До самого рассвета мы так и не смогли отпустить друг друга, закончить разговор, все продолжавшийся на языке слов, поцелуев, испепеляющей страсти и нежности. Когда же первый солнечный луч несмело пробрался в наш мир, пытаясь отрезвить, вернуть в реальность, предыдущие пять лет успели превратиться в странный сон, о котором теперь не хотелось даже вспоминать.

Замерев в полной неподвижности, я смотрела на Марка, понимая, что могла бы провести так еще несколько часов или всю жизнь. Просто обнимая его, глядя в его глаза, слушая тихое, чуть сбившееся дыхание и наслаждаясь биением его сердца.

Слабая улыбка вдруг тронула его губы.

— А я думал, этого никогда больше не будет.

— Чего, этого? — рассеянно переспросила я, чувствуя, что никогда в жизни не была так счастлива.

— Я был уверен, что мы никогда больше не встретим утро вместе.

— Я тоже. Какие мы дураки, да?

Он негромко рассмеялся, подтверждая эту мысль, и лишь крепче прижал меня к себе, спрятав лицо в моих волосах.

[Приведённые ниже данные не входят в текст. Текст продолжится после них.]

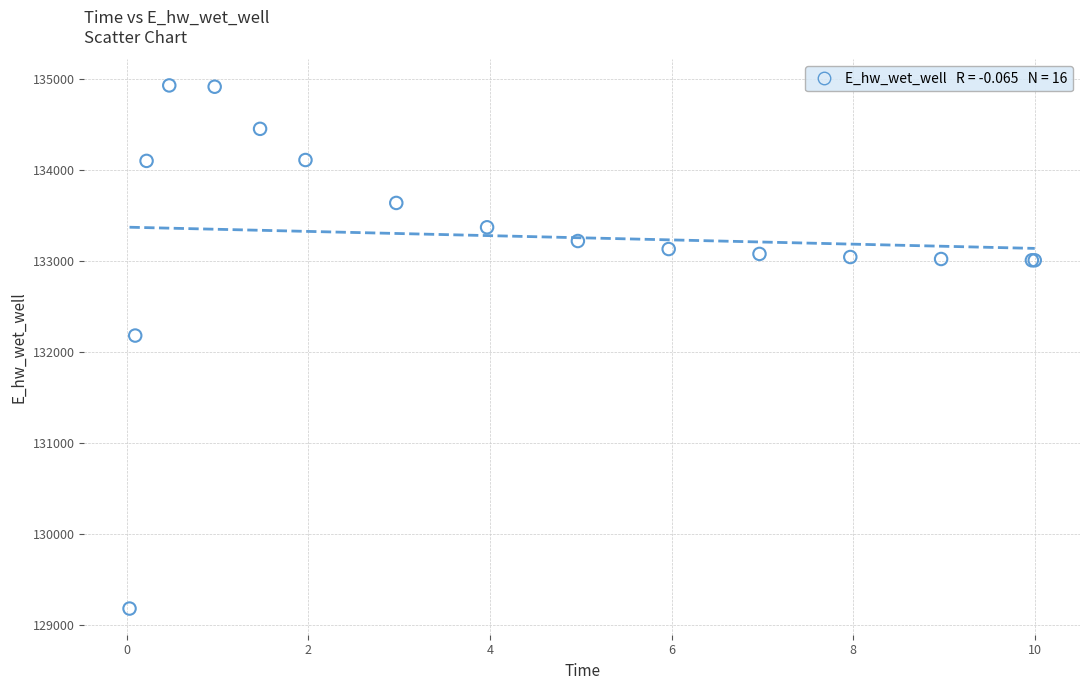

What Y value in the scatter plot is closest to 132056?

132182.1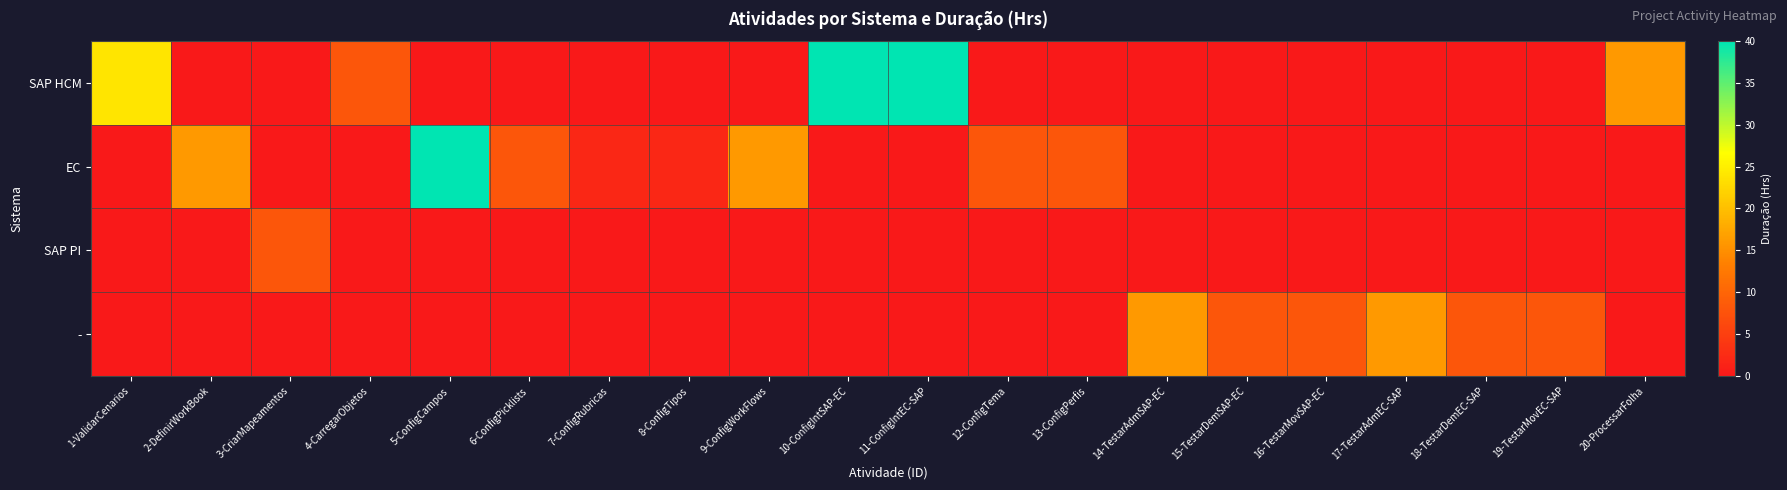

What is the total value across all series at 11-ConfigIntEC-SAP?

40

Следующий день нашей новой жизни выдался уютным, дождливым, из тех, которые мягко запирают в четырех стенах и скрывают за плотной завесой весь мир. Уже через несколько часов после яркого рассвета небо затянули меланхоличные облака и глухие капли дождя забарабанили в большое окно, будто призывая к отдыху — ведь счетчик наших бессонных часов показывал уже вторые сутки.

Но спать нам совсем не хотелось. Ненадолго замерев в объятиях друг друга, мы уже через пару часов открыли глаза вместе, понимая, что получили необходимый заряд лишь от того, что все время были рядом. И теперь просто наслаждались настоящим — вкрадчивым шумом дождя, согревающим светом свечей, которые я, верная старой привычке, купила накануне, мягкой, обволакивающей тишиной, прерываемой лишь негромким смехом и звуками наших голосов.

— А помнишь, как мы когда-то, в такой же дождь сбежали из приюта, к нашему любимому месту, возле дуба у реки…

— И вымокли, как мыши. Нас даже наказали. После возвращения никто не захотел слушать твоих объяснений о том, что мы наблюдали…

— Танец дождинок! Да! Петр Степанович был так зол, что даже тебя в угол поставил, напротив меня. Это же подумать только — ребенка из приличной семьи! Все воспитатели очень переживали, что приедет твой папочка и заберет у нас новые качели.

— Да, конечно. Возьмет и выкопает из земли.

— Сам! Голыми руками!

— Нет уж, лопатой. Свои руки он всегда берег.

— Ну, конечно, не царское это дело — землю копать! Но, Марк, ты представляешь его, вообще, с лопатой? — покатываясь от смеха, я плотнее закуталась в легкое одеяло, служившее мне одеждой весь этот прекрасный и расслабленный день.

Атмосфера свободы и счастья, установившаяся в нашем мире, была безграничной — на эти два дня мы отвергли все правила, все то, что связывало нас с происходящим за окнами. Мы избегали смотреть на часы, не трогали радио и телевизор, Марк выключил мобильный, даже одеваться по-человечески не было желания, равно как и соблюдать простейшие ритуалы. Вчерашний изрядно подгоревший ужин, превратившийся в поздний завтрак, мы сервировали тут же, на небольшом подносе на полу и, посмеиваясь над собственными привычками, с аппетитом съели.